The system also helps therapists identify patients who are likely to drop out of treatment, allowing them to take action to increase chances of engagement and recovery.
Ieso has begun to collect data on what mental health therapies work and how they are best delivered
Ieso’s method of delivering CBT through written conversation means that, unlike spoken sessions, the efficacy of treatments can be measured, improved, and ultimately tailored to the person receiving it.
Deep learning analysis of the historical transcripts has enabled us to complete a scientific study of anonymised recorded therapy transcripts to determine which features are associated with an improvement in patient symptoms.
It is a very-exciting time in the history of technology in mental healthcare and the UK is once again at the forefront of these developments
It would be impossible for humans to analyse such a large data set and the machine analysis provided valuable insights into the relationship between therapy content and clinical outcomes that were previously unknown.
The findings (Figure 1 below) showed that when treatment contained a greater quantity of CBT change methods, patients were more likely to show an improvement in symptoms.
Patients were less likely to improve when sessions had increased quantity of ‘non-therapy’ content (see ‘Other’ in Figure 1).
This information was fed back to therapists through training and is built into the platform AI to improve suggested responses to therapists.
Figure 1: Analysing the content of therapy sessions and correlating different content types with the patient’s chances of improvement. Items in blue indicate higher likelihood of improvement, while items in red correspond to lower likelihoods. The presence and number of asterisks indicate presence and increasing levels of statistical significance
Opening doors
This ability to quantify clinical efficacy of therapy opens the door to many other medical advances such as where there are co-morbidities between mental health and physical disease, for example Ieso’s current trial investigating co-morbid depression with diabetes.
While the digital platform enables us to use deep learning and AI to learn what works, which therapists are performing best, and constantly improve outcomes; the real advances in mental healthcare come when we are able to develop technology using this data to create digital therapeutics.

▶ [Work instructions]
Transcribe the entire passage on Ieso's text-based CBT and its deep learning analysis, word for word.

Transcribed page contents:
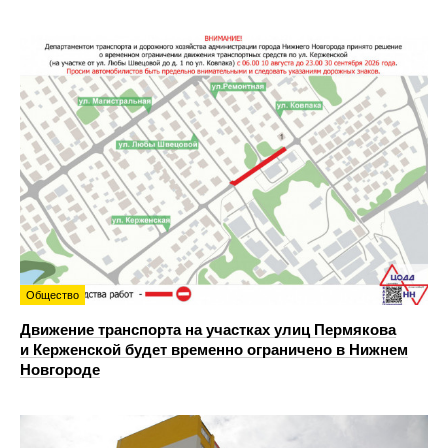
Общество
Движение транспорта на участках улиц Пермякова
и Керженской будет временно ограничено в Нижнем
Новгороде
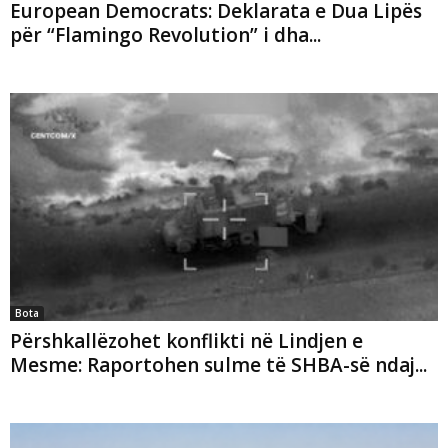
European Democrats: Deklarata e Dua Lipës
për “Flamingo Revolution” i dha...
Bota
Përshkallëzohet konflikti në Lindjen e
Mesme: Raportohen sulme të SHBA-së ndaj...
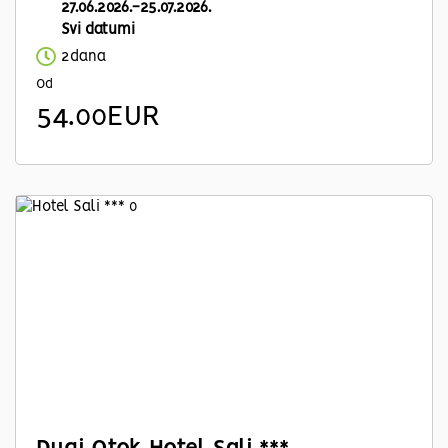
27.06.2026.-25.07.2026.
Svi datumi
2dana
Od
54.00EUR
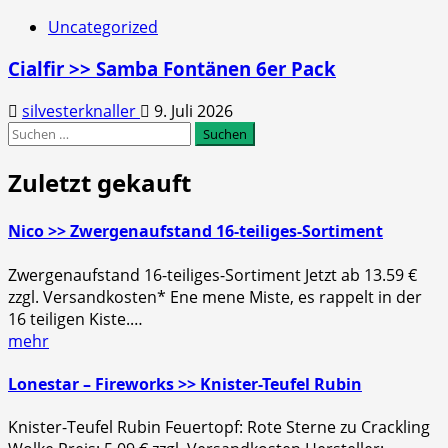
Uncategorized
Cialfir >> Samba Fontänen 6er Pack
silvesterknaller
9. Juli 2026
Suchen
nach:
Zuletzt gekauft
Nico >> Zwergenaufstand 16-teiliges-Sortiment
Zwergenaufstand 16-teiliges-Sortiment Jetzt ab 13.59 €
zzgl. Versandkosten* Ene mene Miste, es rappelt in der
16 teiligen Kiste.…
mehr
Lonestar – Fireworks >> Knister-Teufel Rubin
Knister-Teufel Rubin Feuertopf: Rote Sterne zu Crackling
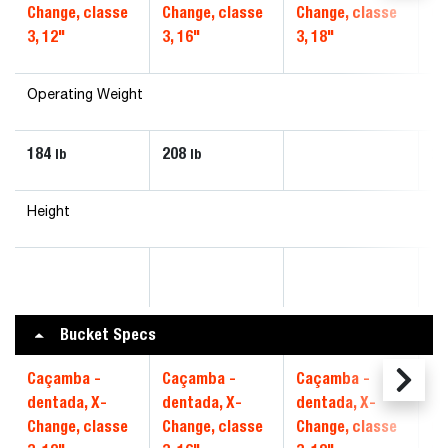
Change, classe
Change, classe
Change, classe
Ch
3, 12"
3, 16"
3, 18"
3,
Operating Weight
184
208
24
lb
lb
Height
Bucket Specs
Caçamba -
Caçamba -
Caçamba -
Ca
dentada, X-
dentada, X-
dentada, X-
de
Change, classe
Change, classe
Change, classe
Ch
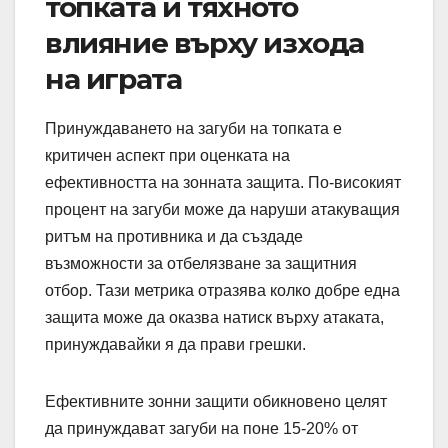
топката и тяхното
влияние върху изхода
на играта
Принуждаването на загуби на топката е
критичен аспект при оценката на
ефективността на зонната защита. По-високият
процент на загуби може да наруши атакуващия
ритъм на противника и да създаде
възможности за отбелязване за защитния
отбор. Тази метрика отразява колко добре една
защита може да оказва натиск върху атаката,
принуждавайки я да прави грешки.
Ефективните зонни защити обикновено целят
да принуждават загуби на поне 15-20% от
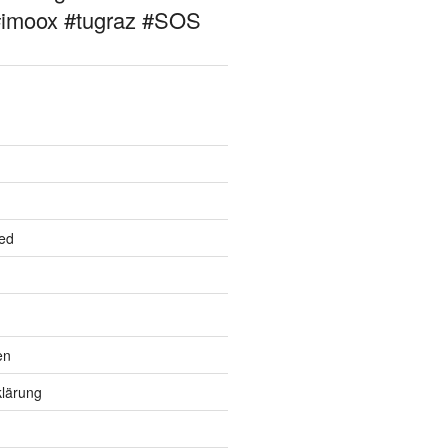
#imoox #tugraz #SOS
ed
en
lärung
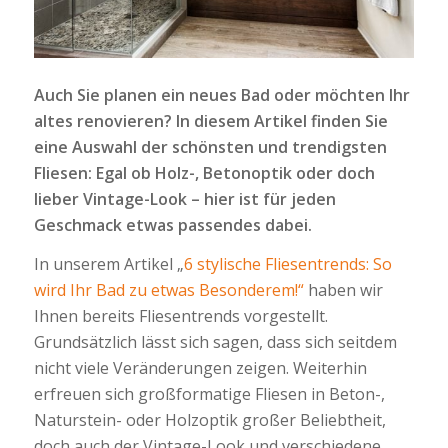
Auch Sie planen ein neues Bad oder möchten Ihr
altes renovieren? In diesem Artikel finden Sie
eine Auswahl der schönsten und trendigsten
Fliesen: Egal ob Holz-, Betonoptik oder doch
lieber Vintage-Look – hier ist für jeden
Geschmack etwas passendes dabei.
In unserem Artikel „
6 stylische Fliesentrends: So
wird Ihr Bad zu etwas Besonderem!“
haben wir
Ihnen bereits Fliesentrends vorgestellt.
Grundsätzlich lässt sich sagen, dass sich seitdem
nicht viele Veränderungen zeigen. Weiterhin
erfreuen sich großformatige Fliesen in Beton-,
Naturstein- oder Holzoptik großer Beliebtheit,
doch auch der Vintage-Look und verschiedene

▶ [Exercise result]
The system also helps therapists identify patients who are likely to drop out of treatment, allowing them to take action to increase chances of engagement and recovery.
Ieso has begun to collect data on what mental health therapies work and how they are best delivered
Ieso’s method of delivering CBT through written conversation means that, unlike spoken sessions, the efficacy of treatments can be measured, improved, and ultimately tailored to the person receiving it.
Deep learning analysis of the historical transcripts has enabled us to complete a scientific study of anonymised recorded therapy transcripts to determine which features are associated with an improvement in patient symptoms.
It is a very-exciting time in the history of technology in mental healthcare and the UK is once again at the forefront of these developments
It would be impossible for humans to analyse such a large data set and the machine analysis provided valuable insights into the relationship between therapy content and clinical outcomes that were previously unknown.
The findings (Figure 1 below) showed that when treatment contained a greater quantity of CBT change methods, patients were more likely to show an improvement in symptoms.
Patients were less likely to improve when sessions had increased quantity of ‘non-therapy’ content (see ‘Other’ in Figure 1).
This information was fed back to therapists through training and is built into the platform AI to improve suggested responses to therapists.
Figure 1: Analysing the content of therapy sessions and correlating different content types with the patient’s chances of improvement. Items in blue indicate higher likelihood of improvement, while items in red correspond to lower likelihoods. The presence and number of asterisks indicate presence and increasing levels of statistical significance
Opening doors
This ability to quantify clinical efficacy of therapy opens the door to many other medical advances such as where there are co-morbidities between mental health and physical disease, for example Ieso’s current trial investigating co-morbid depression with diabetes.
While the digital platform enables us to use deep learning and AI to learn what works, which therapists are performing best, and constantly improve outcomes; the real advances in mental healthcare come when we are able to develop technology using this data to create digital therapeutics.